Additionally, nothing in current crop, weather or government stocks reports show any evidence of retreat. Indeed, in its July 11 outlook, USDA estimates fell 12 per cent for corn and nearly eight per cent for soybeans.
Even if the weather moderates, commodity and food prices likely won’t because the government’s cupboard is as bare as Mother Hubbard’s.
In its latest report, the Commodity Credit Corporation (USDA’s commodity warehouse manager) reports there is not one teaspoon of sugar, one pound of peanuts, one slice of butter, one wheel of cheese, one bushel of wheat or even one chickpea in the USDA’s pantry. So it has nothing — nada, zip, goose egg — to release into the marketplace to slow or moderate what’s certain to be fast-climbing food prices in the coming months.

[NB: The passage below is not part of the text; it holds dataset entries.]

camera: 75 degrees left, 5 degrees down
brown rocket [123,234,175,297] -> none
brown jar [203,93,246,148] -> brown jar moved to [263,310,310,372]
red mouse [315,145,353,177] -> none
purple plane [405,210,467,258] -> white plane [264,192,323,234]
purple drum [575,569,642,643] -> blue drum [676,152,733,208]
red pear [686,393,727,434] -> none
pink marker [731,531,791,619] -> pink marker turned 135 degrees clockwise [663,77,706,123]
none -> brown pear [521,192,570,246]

Worse, all that bad news will soon be compounded by more congressional quackery. Both the Senate and House versions of the not-yet-passed 2012 Farm Bill use crop insurance as their new tool to “reform” farm-program spending.
Only Congress could come up with a core farm and food policy tool — crop insurance — that doesn’t insure crops and doesn’t ensure adequate food stocks. And then sell this “reform” as a “cost saving” in the year when, in fact, crop insurance payouts will demolish any and every record.
Hey, if it walks like a duck and talks like a duck, it’s probably a Farm Bill.